=== Page extract ===
Chazal teach that the Second Beis Hamikdash, whose loss we mourn intensely during these days, was destroyed due to the sinas chinam which existed in the generation in which it was destroyed. The term sinas chinam is usually translated to mean senseless hatred, which raises the obvious question: Is there in fact some form of hatred that is not senseless, but purposeful? The answer is yes, there is the hatred of which Dovid Hamelech says (Tehillim 139:21), “Halo misanecha Hashem esna — Behold, those who hate You, Hashem, I will hate.”

But perhaps there’s another way to understand the term, drawing on the axiom of human relations propounded by Shlomo Hamelech in Mishlei (27:19): K’mayim hapanim lapanim, kein leiv ha’adam la’adam — As water reflects the face shown it, so too is the heart of one man to another.” As Rashi there explains, our feelings toward another person are dictated by his feelings toward us. We reflect back to him the love, hatred, or other emotions we feel radiating from him toward us.

But what happens when we’re wrong? What if I mistakenly think you’re upset at me when you’re not? Despite my error, my emotional reflexes take over and I become angry at you too. When that happens, I have engaged in what we can accurately call sinas chinam, hatred over nothing. What moved me to feel negatively about you was a mistaken impression, an illusion.

=== Collected material ===
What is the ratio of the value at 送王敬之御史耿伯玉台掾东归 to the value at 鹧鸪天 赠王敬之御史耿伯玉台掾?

=== Exercise tasks ===
1 > Answer these questions about the passage on sinas chinam:
(a) According to Chazal, why was the Second Beis Hamikdash destroyed?
(b) Which verse reference does the passage give for Dovid Hamelech's words about hating those who hate Hashem?
(c) In the last paragraph, what moved the person to feel negatively?
2 > From the passage on sinas chinam, extract the text starting at "But perhaps there’s" and ending at "him toward us.".

=== Answers to the exercise ===
1 >
(a) Because of the sinas chinam that existed in the generation in which it was destroyed.
(b) Tehillim 139:21.
(c) A mistaken impression, an illusion.

2 >
But perhaps there’s another way to understand the term, drawing on the axiom of human relations propounded by Shlomo Hamelech in Mishlei (27:19): K’mayim hapanim lapanim, kein leiv ha’adam la’adam — As water reflects the face shown it, so too is the heart of one man to another.” As Rashi there explains, our feelings toward another person are dictated by his feelings toward us. We reflect back to him the love, hatred, or other emotions we feel radiating from him toward us.